Employee rights and Marijuana
As the sale and use of Marijuana is becoming legal across the US, each state is forming new laws around it. Now that Marijuana is becoming legal for adults to use recreationally, where do we stand with our rights as an employee when it comes to Marijuana use?
Proposition 64, or the Control, Regulate and Tax Adult Use of Marijuana Act contains a set of newly introduced and complicated regulations surrounding the sale and use of Marijuana. The proposition covers the following:
Under state law a person over the age of 21 can legally possess, process, transport, smoke, purchase, obtain or give away to people 21 years or older, without compensation 28.5 grams of pot or not more than 8 grams of concentrated cannabis.

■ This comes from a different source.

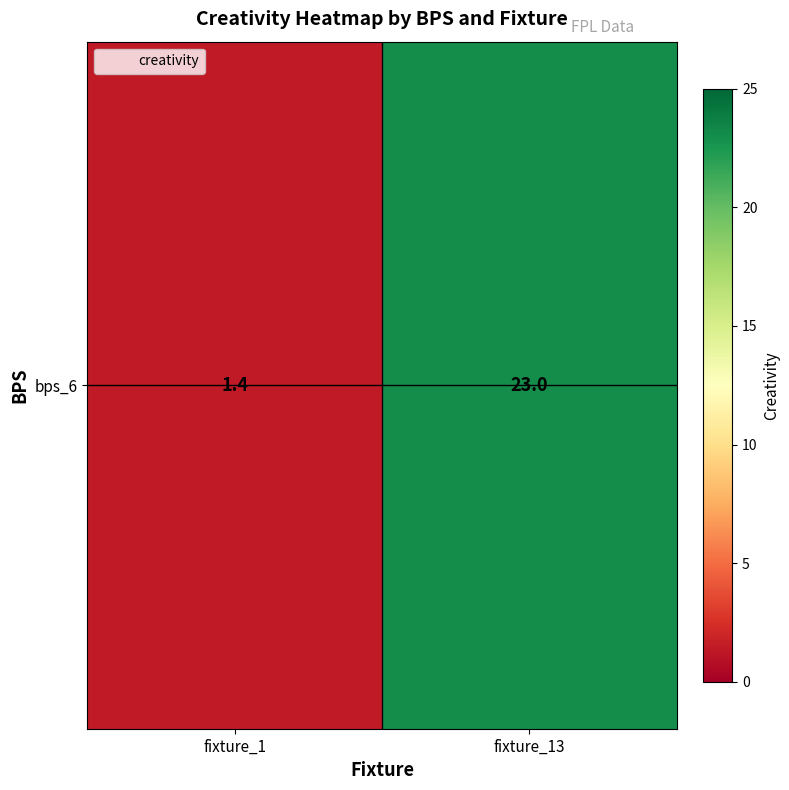

Is it true that the value at fixture_13 is 23.0?

True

Additionally, it is legal to grow and harvest up to six marijuana plants. And what about consuming marijuana? Marijuana cannot be consumed on sites where tobacco is banned, or within 1,000 feet of a school, day care center or youth center. And you may not consume marijuana while operating or riding in a motor vehicle.
The repercussions of consuming marijuana in public are not severe and may incur a fine of up to $100.
The new law establishes a taxation structure in which businesses selling marijuana will pay a 15% tax on their gross profits. Adult usage will be regulated and taxed by a new taxation authority. Starting in 2018, ten million dollars will be given yearly to California universities for 10 years to research and analyze the effects of the new legislation, including public health and economic implications, and to offer recommendations to the Legislature and Governor on any modifications to the law.
A person serving a sentence for a conviction, whether by trial or open or negotiated plea, who would not have been guilty of an offense or would have been convicted of a lesser charge under the new legislation may apply for a recall or dismissal of their sentence based on the new law’s consequences.
However, when it comes to employee rights, employers are still permitted to establish their own drug policy and drug test employees. This is partly due to the fact that the legality of marijuana is not federal. “No state law could completely legalize marijuana for medical purposes because the drug remains illegal under federal law.” (Ross v. Raging Wire Telecommunications (2008) 42 Cal.4th 920, 926; citing 21 U.S.C. §§ 812, 844(a)). An employer can require prospective employees to undergo testing for illegal drugs and alcohol, and the employer can have access to the test results, without violating California’s Confidentiality of Medical Information Act (Cal. Civ. Code, § 56 et seq.). In Loder v. City of Glendale (1997) 14 Cal. 4th 846, the California Supreme Court held that “employers may deny employment to persons who test positive for illegal drugs.”